La contribution aux frais d’éducation et d’entretien des enfants constitue l’une des obligations alimentaires prévues par le code civil. La loi consacre en effet les solidarités naturelles au sein de la famille, solidarités entre époux, entre partenaires, voire entre concubins, entre beaux-parents et gendres et belles-filles, entre parents et enfants, grands-parents et petit-enfants, obligations qui sont réciproques. Cette présentation étudie la contribution dans le cadre plus général des obligations alimentaires au sein de la famille. 

Le contentieux judiciaire de la contribution constitue un contentieux important au sein de l’activité du tribunal de grande instance, et peut compliquer les relations familiales. L’élaboration d’un barème de référence vise à pacifier le contentieux familial et faciliter la fixation équitable du montant de la contribution, en cas de séparation parentale.

La table de référence se base sur une analyse statistique et économique des besoins de l’enfant. La contribution de chaque parent ne constitue pas le seul mode de financement de l’éducation et des besoins des enfants, mais il constitue une part non négligeable pour les familles monoparentales. Dans tous les cas, la contribution doit être fixée en proportion des besoins et des ressources des parents.

La contribution pour les enfants. Problèmes et solutions. Élaboration d’un barème et application.

l’Agence de recouvrement des pensions alimentaires impayées

La loi de financement de la sécurité sociale pour 2017 a prévu la création à compter de janvier 2015 d’une agence pour le recouvrement des pensions alimentaires.

La pension alimentaire représente en moyenne un cinquième du revenu des familles monoparentales.

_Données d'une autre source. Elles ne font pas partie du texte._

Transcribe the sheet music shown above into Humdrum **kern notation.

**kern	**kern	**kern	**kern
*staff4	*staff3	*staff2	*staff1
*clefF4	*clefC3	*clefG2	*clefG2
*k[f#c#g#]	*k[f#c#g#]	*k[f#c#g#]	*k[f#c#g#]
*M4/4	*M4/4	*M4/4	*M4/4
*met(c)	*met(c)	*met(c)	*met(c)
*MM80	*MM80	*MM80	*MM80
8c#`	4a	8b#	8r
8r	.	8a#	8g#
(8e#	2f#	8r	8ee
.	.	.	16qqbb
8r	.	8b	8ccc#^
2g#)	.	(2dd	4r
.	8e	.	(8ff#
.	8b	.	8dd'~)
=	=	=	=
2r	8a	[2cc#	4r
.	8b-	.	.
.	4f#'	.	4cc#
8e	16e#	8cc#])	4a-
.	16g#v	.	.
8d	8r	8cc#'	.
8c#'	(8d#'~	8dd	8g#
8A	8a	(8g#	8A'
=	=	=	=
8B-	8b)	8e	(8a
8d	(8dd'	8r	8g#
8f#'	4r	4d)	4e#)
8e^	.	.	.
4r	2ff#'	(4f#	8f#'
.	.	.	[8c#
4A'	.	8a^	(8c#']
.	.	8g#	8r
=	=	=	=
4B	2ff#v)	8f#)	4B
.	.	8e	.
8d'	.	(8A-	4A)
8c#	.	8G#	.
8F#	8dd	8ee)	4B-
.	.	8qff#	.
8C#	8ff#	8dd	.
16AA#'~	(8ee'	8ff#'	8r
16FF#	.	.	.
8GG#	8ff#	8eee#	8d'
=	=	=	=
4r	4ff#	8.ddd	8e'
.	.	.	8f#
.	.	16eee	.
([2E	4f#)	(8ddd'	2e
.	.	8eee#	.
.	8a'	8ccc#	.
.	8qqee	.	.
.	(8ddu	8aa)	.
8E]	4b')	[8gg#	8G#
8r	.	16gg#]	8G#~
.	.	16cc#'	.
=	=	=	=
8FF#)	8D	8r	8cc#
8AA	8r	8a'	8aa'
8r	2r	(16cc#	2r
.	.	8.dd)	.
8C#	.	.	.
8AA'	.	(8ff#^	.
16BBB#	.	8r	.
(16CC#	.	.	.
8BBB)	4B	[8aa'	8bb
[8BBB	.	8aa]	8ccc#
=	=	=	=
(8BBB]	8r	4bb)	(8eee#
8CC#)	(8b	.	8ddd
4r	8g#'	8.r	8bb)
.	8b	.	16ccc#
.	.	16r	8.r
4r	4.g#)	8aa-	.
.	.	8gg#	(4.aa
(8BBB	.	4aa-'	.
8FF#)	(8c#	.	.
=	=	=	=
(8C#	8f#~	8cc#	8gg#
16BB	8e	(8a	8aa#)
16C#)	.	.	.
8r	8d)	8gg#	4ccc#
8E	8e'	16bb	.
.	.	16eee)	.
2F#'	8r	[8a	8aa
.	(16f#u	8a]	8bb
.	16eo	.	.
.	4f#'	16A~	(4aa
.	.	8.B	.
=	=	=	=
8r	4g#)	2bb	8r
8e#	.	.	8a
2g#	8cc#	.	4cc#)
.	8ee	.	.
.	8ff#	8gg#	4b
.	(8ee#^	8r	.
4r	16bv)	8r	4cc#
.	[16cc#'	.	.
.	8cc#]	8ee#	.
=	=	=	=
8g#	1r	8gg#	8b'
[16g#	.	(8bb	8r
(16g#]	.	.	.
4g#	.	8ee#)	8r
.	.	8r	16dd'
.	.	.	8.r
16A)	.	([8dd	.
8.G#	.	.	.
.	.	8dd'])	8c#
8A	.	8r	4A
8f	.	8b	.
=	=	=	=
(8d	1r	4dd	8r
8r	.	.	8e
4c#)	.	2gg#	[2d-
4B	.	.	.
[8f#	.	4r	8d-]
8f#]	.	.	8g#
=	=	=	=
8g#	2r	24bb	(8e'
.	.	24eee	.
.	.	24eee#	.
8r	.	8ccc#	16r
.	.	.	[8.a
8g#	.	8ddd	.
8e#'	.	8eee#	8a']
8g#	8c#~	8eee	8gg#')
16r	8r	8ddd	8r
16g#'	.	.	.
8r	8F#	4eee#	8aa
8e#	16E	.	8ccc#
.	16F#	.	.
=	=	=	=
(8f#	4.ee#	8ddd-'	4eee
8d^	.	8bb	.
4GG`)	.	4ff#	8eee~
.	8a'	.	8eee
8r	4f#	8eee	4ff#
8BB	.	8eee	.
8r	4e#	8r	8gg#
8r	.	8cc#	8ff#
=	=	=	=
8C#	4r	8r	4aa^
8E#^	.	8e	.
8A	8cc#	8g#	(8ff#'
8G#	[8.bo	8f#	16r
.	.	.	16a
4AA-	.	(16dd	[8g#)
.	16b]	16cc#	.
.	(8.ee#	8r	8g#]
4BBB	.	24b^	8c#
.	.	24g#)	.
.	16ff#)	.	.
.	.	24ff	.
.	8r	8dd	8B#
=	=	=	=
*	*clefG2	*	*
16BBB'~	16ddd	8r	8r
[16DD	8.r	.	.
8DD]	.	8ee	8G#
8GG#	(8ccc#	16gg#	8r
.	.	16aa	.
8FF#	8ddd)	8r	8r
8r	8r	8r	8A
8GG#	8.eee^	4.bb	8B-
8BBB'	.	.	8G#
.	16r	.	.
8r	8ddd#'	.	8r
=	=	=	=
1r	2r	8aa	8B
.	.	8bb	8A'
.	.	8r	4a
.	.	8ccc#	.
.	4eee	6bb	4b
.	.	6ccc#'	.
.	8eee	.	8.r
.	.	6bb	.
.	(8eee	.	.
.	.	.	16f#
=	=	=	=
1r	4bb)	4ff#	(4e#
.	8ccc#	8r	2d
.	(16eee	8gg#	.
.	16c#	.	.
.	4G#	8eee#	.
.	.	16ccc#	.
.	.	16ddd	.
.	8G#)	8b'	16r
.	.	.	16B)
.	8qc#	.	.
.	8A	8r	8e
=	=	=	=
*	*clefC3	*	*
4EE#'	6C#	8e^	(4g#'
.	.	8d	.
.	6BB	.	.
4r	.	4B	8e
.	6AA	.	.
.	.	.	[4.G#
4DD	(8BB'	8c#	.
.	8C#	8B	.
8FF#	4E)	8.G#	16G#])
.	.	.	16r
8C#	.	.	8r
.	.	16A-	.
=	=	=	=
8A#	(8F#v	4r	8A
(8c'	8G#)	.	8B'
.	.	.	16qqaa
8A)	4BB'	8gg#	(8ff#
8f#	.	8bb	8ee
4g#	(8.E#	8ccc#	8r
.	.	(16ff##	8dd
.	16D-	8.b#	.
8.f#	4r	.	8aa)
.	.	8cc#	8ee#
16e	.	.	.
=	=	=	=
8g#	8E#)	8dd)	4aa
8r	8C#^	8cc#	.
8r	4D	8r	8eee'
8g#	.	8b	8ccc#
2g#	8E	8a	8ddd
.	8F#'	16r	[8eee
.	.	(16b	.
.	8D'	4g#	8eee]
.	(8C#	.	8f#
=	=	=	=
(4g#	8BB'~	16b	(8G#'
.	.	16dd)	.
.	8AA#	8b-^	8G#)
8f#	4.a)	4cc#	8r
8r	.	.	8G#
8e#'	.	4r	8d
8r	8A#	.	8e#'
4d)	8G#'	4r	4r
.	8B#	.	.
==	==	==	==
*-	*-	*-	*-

Elle est impayée dans environ un tiers des cas.

L’agence de recouvrement des pensions alimentaires assurera le recouvrement de toutes les pensions alimentaires impayées, dès le premier mois d’impayé.

Elle informera les parents concernés de leurs droits et obligations en la matière et les accompagnera dans les démarches à réaliser.

Trois mesures législatives seront prochainement soumises au vote du Parlement :

1) le recouvrement par l’agence pour tous les créanciers avec des enfants de moins de 20 ans à charge, y compris s’ils sont de nouveau en couple sans obligation d’avoir épuisé les autres voies de recours préalables : cela permettra un recouvrement plus réactif et efficace auprès de l’ensemble des parents débiteurs défaillants ;

2) l’octroi d’un rôle d’intermédiation de l’agence sur décision du juge, en cas de violences ou de menaces sur le créancier : les personnes qui en sont victimes pourront ainsi bénéficier des services de l’agence qui encaissera directement les pensions auprès de l’ancien conjoint et les reversera au créancier ;

3) le pouvoir de donner une force exécutoire aux accords amiables fixant une pension alimentaire pourra être confié à l’agence en 2018 : à partir d’un barème national, l’agence pourra ainsi en sécuriser le montant et en assurer le recouvrement en cas d’impayé.

La Branche famille de la sécurité sociale s’implique fortement dans la lutte contre la pauvreté des familles monoparentales, gère l’allocation de soutien familial (fortement revalorisée depuis 2014) et la Garantie contre les impayés de pensions alimentaires (GIPA) expérimentée puis généralisée depuis avril 2016.

L a Caisse nationale des allocations familiales et à la Caisse centrale de la mutualité sociale agricole se sont vues confier la mission de mettre en place cette agence de recouvrement.